Cheryl Moss was re-elected to another six-year term as District Judge of District 8, Family Division, Department I of Las Vegas , Nevada . She collected 314,571 votes or 68.48% to beat her challenger, Greta G. Murhead, who polled 144,811 votes or 31.52%.
The other others who lost were Chicago-area real estate lawyer Democrat Aurora Abella Austriaco, who garnered 17,621 votes or 45% against Republican Rosemary Mulligan, who tallied 21,200 votes or 55% to keep her post as State House Representative of the 65^th District of Illinois; and Republican Conchita Applegate, who got 16,264 votes against incumbent Democrat Fiona Ma 80,929 votes to keep her grip on California’s State Assembly – District 12.
Also losers were Mitz Lee, who had 114,334 or 45% in her failed re-election bid to keep the San Diego (California) Unified School District Board seat from John Lee Evans who polled 136,121 votes or
54.35%; Ditas de los Santos Yamane and Filipino American gentleman Fideles Ungab, who both lost by placing a distant fourth and sixth by polling 1,911 votes or 13.79% and 1,467 votes or 10.50%, respectively, in a field of eigth candidates vying for two vacant slots in the city council of National City, California.
Ms. Myrna Lim lost also by placing third among eight candidates for the Board of Supervisors, District 11, of San Francisco, California, tallying 2,392 or 16.48% that was led by John Avalos with 4,371 or
30.12% and Ahsha Safai with 3,562 or 24.54%.
While Noelani Sallings also lost when she placed third with 9,237 votes or 24.40% for the Santa Clara Unified School District TA 2 in California that was led by Albert Gonzales with 13,776 votes or 36.40% and Don Bordenave with 9,745 votes or 25.75%.
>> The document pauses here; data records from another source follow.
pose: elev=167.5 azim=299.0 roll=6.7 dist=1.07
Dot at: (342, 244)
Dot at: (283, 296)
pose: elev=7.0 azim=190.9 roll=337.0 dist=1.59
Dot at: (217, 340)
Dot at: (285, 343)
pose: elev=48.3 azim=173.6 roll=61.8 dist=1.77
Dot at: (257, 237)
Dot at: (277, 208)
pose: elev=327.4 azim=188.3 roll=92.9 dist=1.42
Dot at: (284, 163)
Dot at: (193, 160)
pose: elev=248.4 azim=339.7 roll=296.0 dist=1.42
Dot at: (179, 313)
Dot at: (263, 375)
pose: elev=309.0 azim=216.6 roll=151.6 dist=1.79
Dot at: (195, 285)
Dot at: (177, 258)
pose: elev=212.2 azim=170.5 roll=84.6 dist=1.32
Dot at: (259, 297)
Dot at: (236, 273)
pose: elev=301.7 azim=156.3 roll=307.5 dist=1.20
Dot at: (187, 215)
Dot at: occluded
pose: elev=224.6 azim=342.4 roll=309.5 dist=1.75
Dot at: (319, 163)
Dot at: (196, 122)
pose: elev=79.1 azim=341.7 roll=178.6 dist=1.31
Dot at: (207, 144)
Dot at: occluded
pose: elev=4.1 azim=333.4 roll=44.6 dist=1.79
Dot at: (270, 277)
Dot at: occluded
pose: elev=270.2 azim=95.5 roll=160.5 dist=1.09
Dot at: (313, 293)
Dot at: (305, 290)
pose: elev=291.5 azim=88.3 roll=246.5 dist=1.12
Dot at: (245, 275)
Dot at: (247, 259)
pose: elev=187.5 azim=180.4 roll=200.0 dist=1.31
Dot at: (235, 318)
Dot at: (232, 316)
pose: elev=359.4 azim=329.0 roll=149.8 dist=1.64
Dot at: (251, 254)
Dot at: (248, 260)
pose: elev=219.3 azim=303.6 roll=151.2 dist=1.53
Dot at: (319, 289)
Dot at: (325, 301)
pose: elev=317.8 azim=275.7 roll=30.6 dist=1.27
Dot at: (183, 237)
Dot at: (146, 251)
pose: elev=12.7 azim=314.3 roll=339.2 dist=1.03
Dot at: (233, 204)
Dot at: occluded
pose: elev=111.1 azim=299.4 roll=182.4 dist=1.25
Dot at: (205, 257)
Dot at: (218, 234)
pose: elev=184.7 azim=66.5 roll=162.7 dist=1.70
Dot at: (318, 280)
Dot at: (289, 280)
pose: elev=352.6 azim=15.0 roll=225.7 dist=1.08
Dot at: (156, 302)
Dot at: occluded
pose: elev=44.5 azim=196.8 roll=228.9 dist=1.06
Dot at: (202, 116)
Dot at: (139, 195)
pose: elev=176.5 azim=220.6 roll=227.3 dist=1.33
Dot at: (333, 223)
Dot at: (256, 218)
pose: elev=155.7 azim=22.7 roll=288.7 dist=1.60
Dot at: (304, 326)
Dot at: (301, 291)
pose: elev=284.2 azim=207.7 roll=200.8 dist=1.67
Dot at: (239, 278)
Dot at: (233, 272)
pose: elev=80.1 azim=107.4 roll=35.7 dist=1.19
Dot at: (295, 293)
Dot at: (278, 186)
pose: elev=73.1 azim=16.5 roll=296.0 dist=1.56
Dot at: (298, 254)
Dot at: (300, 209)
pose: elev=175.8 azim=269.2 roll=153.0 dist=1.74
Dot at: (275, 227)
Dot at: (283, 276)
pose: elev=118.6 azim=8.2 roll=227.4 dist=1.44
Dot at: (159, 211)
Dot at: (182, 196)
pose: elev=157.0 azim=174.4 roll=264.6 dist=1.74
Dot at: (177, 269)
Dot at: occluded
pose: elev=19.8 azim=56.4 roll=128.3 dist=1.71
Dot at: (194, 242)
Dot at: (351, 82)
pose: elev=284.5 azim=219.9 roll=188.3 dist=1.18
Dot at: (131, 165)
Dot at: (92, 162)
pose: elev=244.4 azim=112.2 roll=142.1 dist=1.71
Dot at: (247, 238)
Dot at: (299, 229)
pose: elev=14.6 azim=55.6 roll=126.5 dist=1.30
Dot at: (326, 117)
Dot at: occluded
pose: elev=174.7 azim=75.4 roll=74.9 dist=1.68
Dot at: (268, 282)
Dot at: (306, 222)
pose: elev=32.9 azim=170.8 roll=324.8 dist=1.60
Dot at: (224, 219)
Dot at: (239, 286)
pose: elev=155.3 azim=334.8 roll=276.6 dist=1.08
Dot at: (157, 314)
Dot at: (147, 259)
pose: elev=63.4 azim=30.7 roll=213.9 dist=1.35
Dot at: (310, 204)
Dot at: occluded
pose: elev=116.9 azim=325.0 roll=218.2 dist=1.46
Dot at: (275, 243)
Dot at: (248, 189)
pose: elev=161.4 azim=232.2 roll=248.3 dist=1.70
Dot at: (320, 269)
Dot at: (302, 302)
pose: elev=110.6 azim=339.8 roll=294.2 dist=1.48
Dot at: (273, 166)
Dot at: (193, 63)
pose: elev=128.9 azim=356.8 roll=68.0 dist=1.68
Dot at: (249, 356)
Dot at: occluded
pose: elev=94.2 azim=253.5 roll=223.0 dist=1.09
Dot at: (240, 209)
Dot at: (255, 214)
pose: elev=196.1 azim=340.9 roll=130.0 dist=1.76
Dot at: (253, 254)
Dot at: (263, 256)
The only other male Filipino American candidate to have lost is prominent lawyer Rodel Rodis, who lost in his re-election bid to be a member of the Community College Board of San Francisco. Mr. Rodis placed seventh with 35,319 votes or 7.86% among the 10 candidates vying for the top four slots.
Although he lost, Mr. Rodis said in his column that he is consoled that Sen. Barack Obama won as U.S. President.
“But I honestly don’t feel too bad about my loss because Barack Obama won. For my sons, his victory was far more important than mine.
“There were 10 Filipino American candidates who ran for public office in the San Francisco Bay Area and I believe all of us lost.” Rodis said.
“For many of the candidates, it was sore lack of funding. The Filipino community does not yet understand the political culture of American politics where money is its “mother’s milk”. Filipinos would rather spend money gambling in casinos than in supporting political candidates.”
“In my case, the explanation for my loss can be found in the question I posed in a recent column “Daly’s City?”. The answer turned out to be a resounding “Yes”. Supervisor Chris Daly targeted me for defeat and he prevailed. The three district supervisorial candidates he backed (Eric Mar, David Chiu and John Avalos), who were labeled as his “puppets” in a TV campaign commercial, were all elected. The candidates he backed for the College Board also won.” (lariosa_jos@sbcglobal.net) In San Diego, reporter Romeo Marquez said the much-vaunted “Filipino voting block” dissipated under the weight of petty intramurals and unresolved issues, bringing with them the political downfall of the only three Filipino candidates in public offices in the cities of San Diego and National City.
The squabbles were pretty evident in National City, a small Navy town south of San Diego where Filipinos comprise 18 percent of the population. Here, seven candidates, two of them Filipinos, vied for two seats in the city council.
When the counting of the votes in the Nov. 4 elections ended at the crack of dawn on Wednesday, the Filipino candidates — Mitz Lee, Ditas Yamane and Fideles Ungab — were nowhere near the winning slate.
Lee, originally from Quezon province, conceded her defeat hours after it became clear she wasn’t going to keep her post as a trustee of the San Diego Unified School District for another four years.
Yamane, on the other hand, coasted smoothly to second place in the early hours of the counting Tuesday night. By dawn, her standing fell two notches lower and the final unofficial count showed that she had amassed only 1,911 votes, or 13.79 percent of the total, to land fourth in a seven-way race for two seats in the city council of National City.